**EXERCISE BRIEF:** Reproduce the part of the autism support article that opens with the words containing "It will also" and closes with "to all schools.", copying it word for word.

**GIVEN PASSAGE:**

Increased support announced for people with autism in Scotland

Written by Gemma Fraser on 1 April 2019 in News

The pledge to improve awareness and diagnosis comes ahead of World Autism Awareness Week 

 

Image credit: PA

Increased support for people with autism has been announced by the Scottish Government as part of a wider drive to improve public understanding of the condition.

In partnership with Queen Margaret University, a National Autism Implementation Team will work across children and adults services to improve the diagnosis process and care pathway for autism and other neurodevelopmental conditions, such as ADHD.

To improve public perception, an awareness campaign with the charity Inspiring Scotland will encourage people to see autism as a different way of thinking, rather than a disorder that can be cured.

It will also highlight the many strengths people with autism can bring to society.

The Scottish Government will also be working with Scottish Autism to improve the support given to newly diagnosed autistic people and their families, and steps are being taken with Education Scotland to refresh the autism resource available to all schools.

Minister for Mental Health Clare Haughey said: “We want Scotland to be an inclusive society in which everyone can play a full role and we are absolutely committed to changing attitudes and to showing the positive contributions that people with autism can make.

“These next steps will build on the work and progress we have made since the Scottish Government published the first Scottish Strategy for Autism in 2011.

“We want everyone to receive the support they need to reach their full potential, in the most suitable environment with a range of provisions in place to ensure this is the case.”

**PROVIDED MATERIAL:**
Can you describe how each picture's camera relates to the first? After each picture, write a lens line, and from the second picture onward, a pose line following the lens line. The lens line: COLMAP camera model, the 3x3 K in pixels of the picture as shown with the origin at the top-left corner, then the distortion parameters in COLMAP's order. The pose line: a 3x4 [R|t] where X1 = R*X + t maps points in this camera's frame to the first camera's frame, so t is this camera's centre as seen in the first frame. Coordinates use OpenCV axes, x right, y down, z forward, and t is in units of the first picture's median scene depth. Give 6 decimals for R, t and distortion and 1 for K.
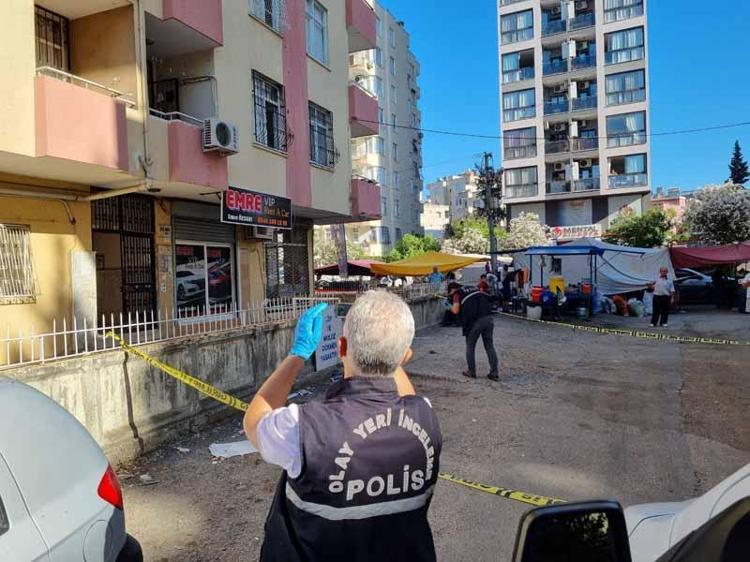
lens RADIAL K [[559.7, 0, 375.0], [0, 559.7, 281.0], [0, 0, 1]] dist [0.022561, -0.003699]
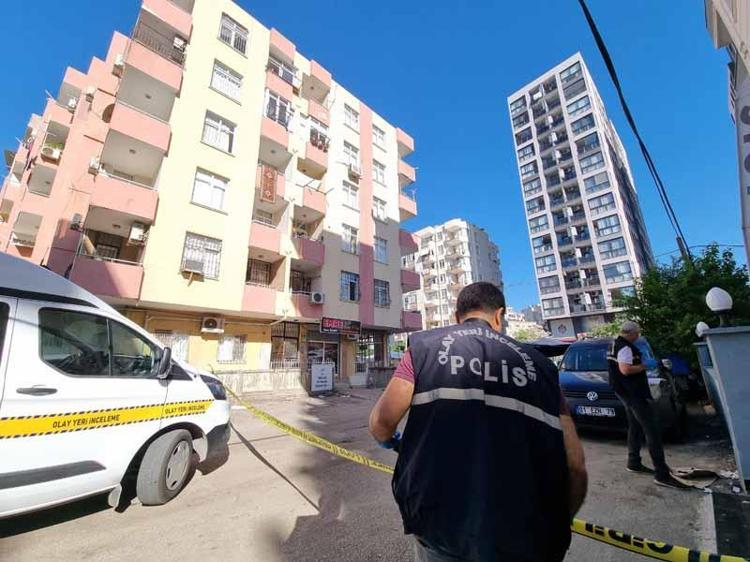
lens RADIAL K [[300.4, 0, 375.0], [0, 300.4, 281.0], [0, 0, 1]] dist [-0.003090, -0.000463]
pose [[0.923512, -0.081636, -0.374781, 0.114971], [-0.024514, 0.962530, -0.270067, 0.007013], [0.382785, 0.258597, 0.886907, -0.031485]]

---

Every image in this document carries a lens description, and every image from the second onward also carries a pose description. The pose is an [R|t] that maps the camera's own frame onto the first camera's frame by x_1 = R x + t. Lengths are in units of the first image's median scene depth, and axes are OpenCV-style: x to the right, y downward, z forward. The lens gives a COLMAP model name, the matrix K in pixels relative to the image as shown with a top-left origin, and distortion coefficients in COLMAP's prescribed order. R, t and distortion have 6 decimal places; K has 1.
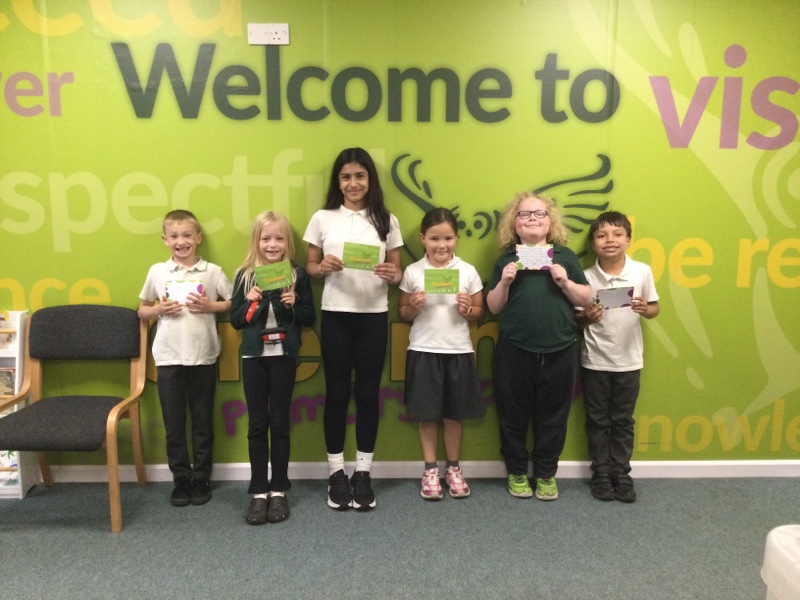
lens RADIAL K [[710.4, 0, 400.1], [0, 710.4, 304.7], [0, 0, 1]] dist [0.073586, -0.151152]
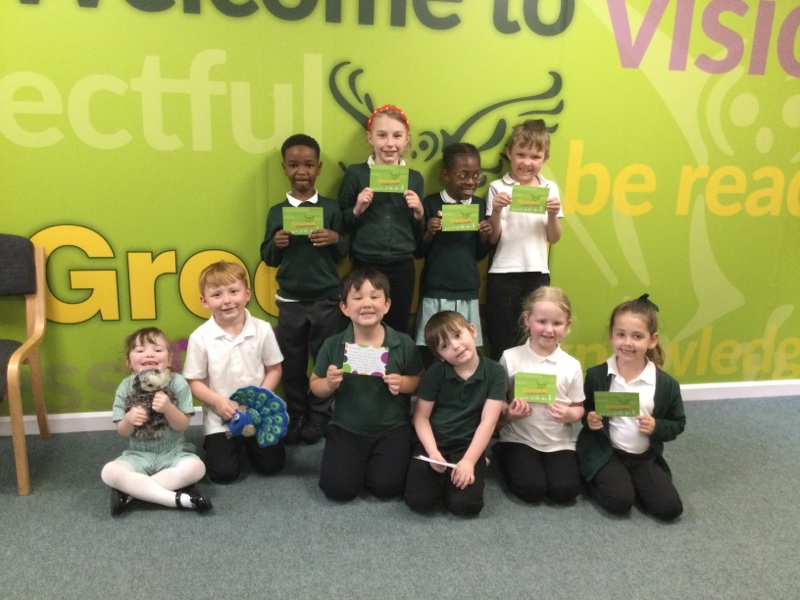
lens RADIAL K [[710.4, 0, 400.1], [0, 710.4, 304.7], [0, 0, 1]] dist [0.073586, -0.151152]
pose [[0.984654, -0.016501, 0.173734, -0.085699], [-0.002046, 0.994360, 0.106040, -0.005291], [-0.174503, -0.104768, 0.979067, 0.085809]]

**ANSWER TO THE EXERCISE:**
It will also highlight the many strengths people with autism can bring to society.

The Scottish Government will also be working with Scottish Autism to improve the support given to newly diagnosed autistic people and their families, and steps are being taken with Education Scotland to refresh the autism resource available to all schools.